Kuniyasu H, Yasui W, Kitadai Y, Yokozaki H, Ito H, Tahara E
Department of Pathology, Hiroshima University, School of Medicine, Japan.
Biochem Biophys Res Commun. 1992 Nov 30;189(1):227-32. doi: 10.1016/0006-291x(92)91548-5.
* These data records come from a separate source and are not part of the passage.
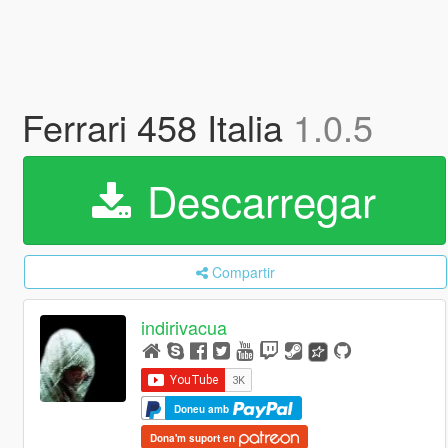
Ferrari 458 Italia
1.0.5
Descarregar
Compartir
indirivacua
Doneu amb
Dona'm suport en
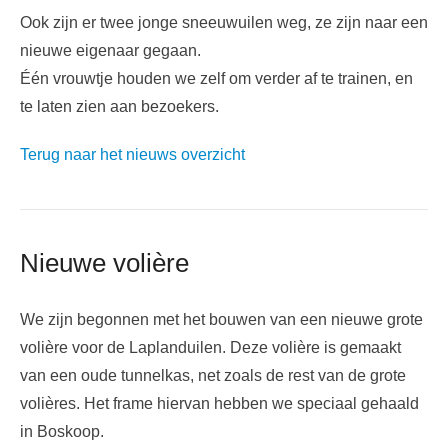
Ook zijn er twee jonge sneeuwuilen weg, ze zijn naar een
nieuwe eigenaar gegaan.
Één vrouwtje houden we zelf om verder af te trainen, en
te laten zien aan bezoekers.
Terug naar het nieuws overzicht
Nieuwe volière
We zijn begonnen met het bouwen van een nieuwe grote
volière voor de Laplanduilen. Deze volière is gemaakt
van een oude tunnelkas, net zoals de rest van de grote
volières. Het frame hiervan hebben we speciaal gehaald
in Boskoop.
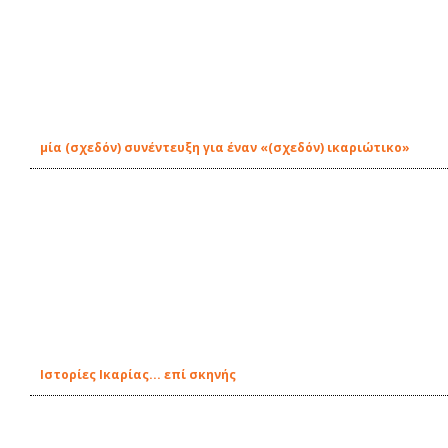
μία (σχεδόν) συνέντευξη για έναν «(σχεδόν) ικαριώτικο»
Ιστορίες Ικαρίας... επί σκηνής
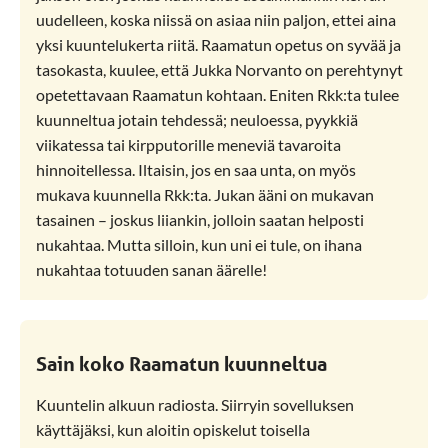
uudelleen, koska niissä on asiaa niin paljon, ettei aina
yksi kuuntelukerta riitä. Raamatun opetus on syvää ja
tasokasta, kuulee, että Jukka Norvanto on perehtynyt
opetettavaan Raamatun kohtaan. Eniten Rkk:ta tulee
kuunneltua jotain tehdessä; neuloessa, pyykkiä
viikatessa tai kirpputorille meneviä tavaroita
hinnoitellessa. Iltaisin, jos en saa unta, on myös
mukava kuunnella Rkk:ta. Jukan ääni on mukavan
tasainen – joskus liiankin, jolloin saatan helposti
nukahtaa. Mutta silloin, kun uni ei tule, on ihana
nukahtaa totuuden sanan äärelle!
Raamattu kannesta kanteen -ohjelman
kuuntelija
Sain koko Raamatun kuunneltua
Kuuntelin alkuun radiosta. Siirryin sovelluksen
käyttäjäksi, kun aloitin opiskelut toisella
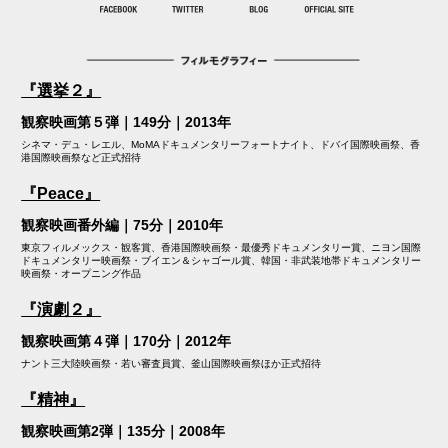
『選挙２』
観察映画第５弾｜149分｜2013年
シネマ・デュ・レエル、MoMAドキュメンタリーフォートナイト、ドバイ国際映画祭、香
港国際映画祭など正式招待
『Peace』
観察映画番外編｜75分｜2010年
東京フィルメックス・観客賞、香港国際映画祭・最優秀ドキュメンタリー賞、ニヨン国際
ドキュメンタリー映画祭・ブイエン＆シャゴール賞、韓国・非武装地帯ドキュメンタリー
映画祭・オープニング作品
『演劇２』
観察映画第４弾｜170分｜2012年
ナント三大陸映画祭・若い審査員賞、釜山国際映画祭ほか正式招待
『精神』
観察映画第2弾｜135分｜2008年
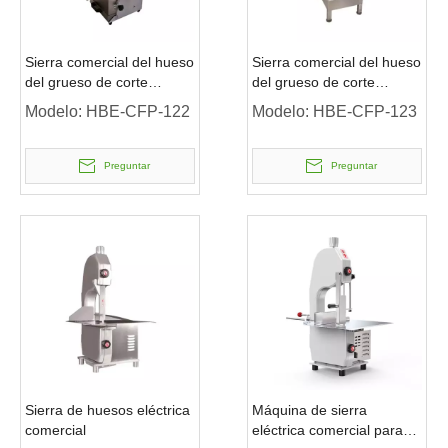
Sierra comercial del hueso
Sierra comercial del hueso
del grueso de corte
del grueso de corte
225x189
380x250
Modelo:
HBE-CFP-122
Modelo:
HBE-CFP-123
Preguntar
Preguntar
Sierra de huesos eléctrica
Máquina de sierra
comercial
eléctrica comercial para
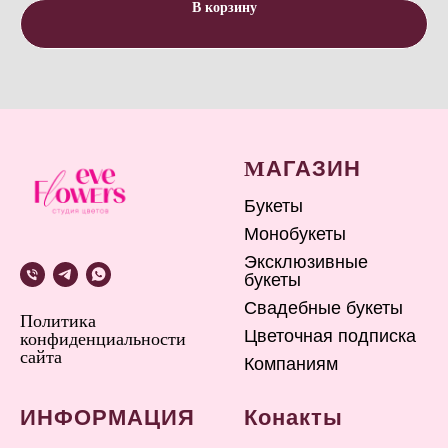
В корзину
М
АГАЗИН
Букеты
Монобукеты
Эксклюзивные
букеты
Свадебные букеты
Политика
Цветочная подписка
конфиденциальности
сайта
Компаниям
ИНФОРМАЦИЯ
Конакты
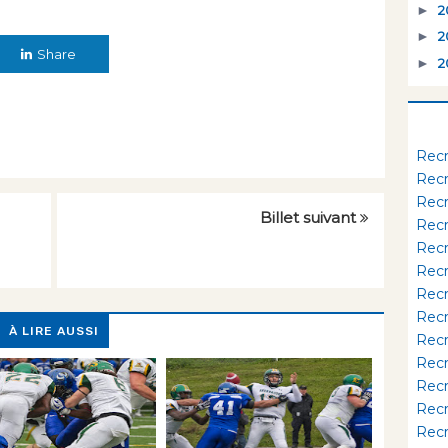
►
2
►
2
Share
►
2
Rec
Rec
Rec
Billet suivant
Rec
Rec
Rec
Rec
Rec
À LIRE AUSSI
Rec
Rec
Rec
Rec
Rec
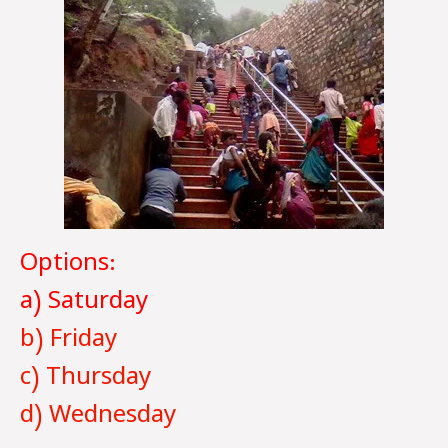
Options:
a)
Saturday
b)
Friday
c) Thursday
d) Wednesday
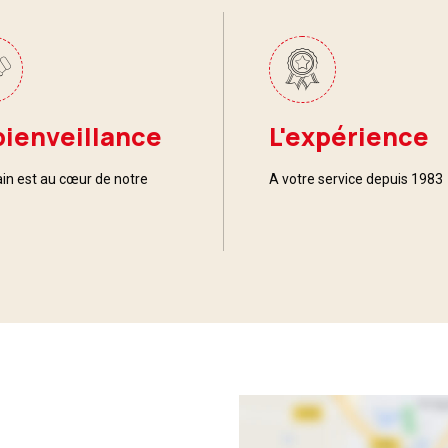
bienveillance
L'expérience
in est au cœur de notre
A votre service depuis 1983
Amplification of the c-met gene, that encodes hepatocyte growth factor receptor, was examined on human esophageal, gastric and colorectal carcinomas. Six (55%) of the 11 gastric carcinoma cell lines and 15 (23%) of the 64 advanced gastric carcinomas showed the c-met gene amplification. Among them, c-met amplification was detected in 5 gastric cancer cell lines, derived from scirrhous gastric carcinoma and in 5 (38%) of 13 scirrhous gastric carcinoma tissues. Furthermore, patients of gastric carcinoma with c-met amplification showed significantly advanced tumor stage and poorer prognosis than those without the amplification. Conversely, no amplification was detected in any of the esophageal and colorectal carcinoma cell lines as well as carcinoma tissues except one colonic carcinoma. These results overall suggest that amplification of the c-met gene might participate in carcinogenesis and progression of stomach cancer, especially scirrhous type stomach carcinoma.
对编码肝细胞生长因子受体的c-met基因在人食管癌、胃癌和结直肠癌中的扩增情况进行了检测。11种胃癌细胞系中有6种(55%),64例进展期胃癌中有15例(23%)显示出c-met基因扩增。其中,在5种源自硬癌型胃癌的胃癌细胞系以及13例硬癌型胃癌组织中的5例(38%)中检测到了c-met扩增。此外,与未发生扩增的患者相比,发生c-met扩增的胃癌患者肿瘤分期明显更晚,预后更差。相反,除1例结肠癌外,在任何食管癌细胞系、结肠癌细胞系以及癌组织中均未检测到扩增。这些结果总体表明,c-met基因扩增可能参与胃癌尤其是硬癌型胃癌的发生和进展。